## Exercise
Would you quote the material below from its first line through the line containing "and legal prepara", exactly and with both ends included?

## Provided records
....................
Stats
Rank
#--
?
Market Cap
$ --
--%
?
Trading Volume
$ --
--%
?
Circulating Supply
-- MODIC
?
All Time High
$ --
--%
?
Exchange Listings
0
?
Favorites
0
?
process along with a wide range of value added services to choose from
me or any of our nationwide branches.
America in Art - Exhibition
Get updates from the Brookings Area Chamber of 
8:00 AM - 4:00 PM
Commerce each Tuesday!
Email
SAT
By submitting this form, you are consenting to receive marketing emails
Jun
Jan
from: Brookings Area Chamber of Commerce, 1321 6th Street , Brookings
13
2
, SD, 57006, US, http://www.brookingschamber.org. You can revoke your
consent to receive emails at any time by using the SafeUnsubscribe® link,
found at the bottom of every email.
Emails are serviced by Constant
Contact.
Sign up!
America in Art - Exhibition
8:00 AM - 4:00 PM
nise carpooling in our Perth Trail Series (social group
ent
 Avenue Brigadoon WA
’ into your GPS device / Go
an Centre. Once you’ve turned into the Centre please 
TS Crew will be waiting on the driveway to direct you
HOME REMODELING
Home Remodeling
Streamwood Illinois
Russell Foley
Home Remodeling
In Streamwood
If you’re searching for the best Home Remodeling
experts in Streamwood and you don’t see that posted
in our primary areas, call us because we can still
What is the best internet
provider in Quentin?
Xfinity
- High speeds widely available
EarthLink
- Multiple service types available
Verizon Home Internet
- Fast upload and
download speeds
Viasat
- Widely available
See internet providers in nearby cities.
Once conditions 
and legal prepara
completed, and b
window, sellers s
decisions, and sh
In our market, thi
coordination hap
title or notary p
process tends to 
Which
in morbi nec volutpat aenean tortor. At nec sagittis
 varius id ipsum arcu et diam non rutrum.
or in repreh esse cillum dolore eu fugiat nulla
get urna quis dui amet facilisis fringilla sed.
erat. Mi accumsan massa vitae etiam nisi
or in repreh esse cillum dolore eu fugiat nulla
....................
## Written response
Stats
Rank
#--
?
Market Cap
$ --
--%
?
Trading Volume
$ --
--%
?
Circulating Supply
-- MODIC
?
All Time High
$ --
--%
?
Exchange Listings
0
?
Favorites
0
?
process along with a wide range of value added services to choose from
me or any of our nationwide branches.
America in Art - Exhibition
Get updates from the Brookings Area Chamber of 
8:00 AM - 4:00 PM
Commerce each Tuesday!
Email
SAT
By submitting this form, you are consenting to receive marketing emails
Jun
Jan
from: Brookings Area Chamber of Commerce, 1321 6th Street , Brookings
13
2
, SD, 57006, US, http://www.brookingschamber.org. You can revoke your
consent to receive emails at any time by using the SafeUnsubscribe® link,
found at the bottom of every email.
Emails are serviced by Constant
Contact.
Sign up!
America in Art - Exhibition
8:00 AM - 4:00 PM
nise carpooling in our Perth Trail Series (social group
ent
 Avenue Brigadoon WA
’ into your GPS device / Go
an Centre. Once you’ve turned into the Centre please 
TS Crew will be waiting on the driveway to direct you
HOME REMODELING
Home Remodeling
Streamwood Illinois
Russell Foley
Home Remodeling
In Streamwood
If you’re searching for the best Home Remodeling
experts in Streamwood and you don’t see that posted
in our primary areas, call us because we can still
What is the best internet
provider in Quentin?
Xfinity
- High speeds widely available
EarthLink
- Multiple service types available
Verizon Home Internet
- Fast upload and
download speeds
Viasat
- Widely available
See internet providers in nearby cities.
Once conditions 
and legal prepara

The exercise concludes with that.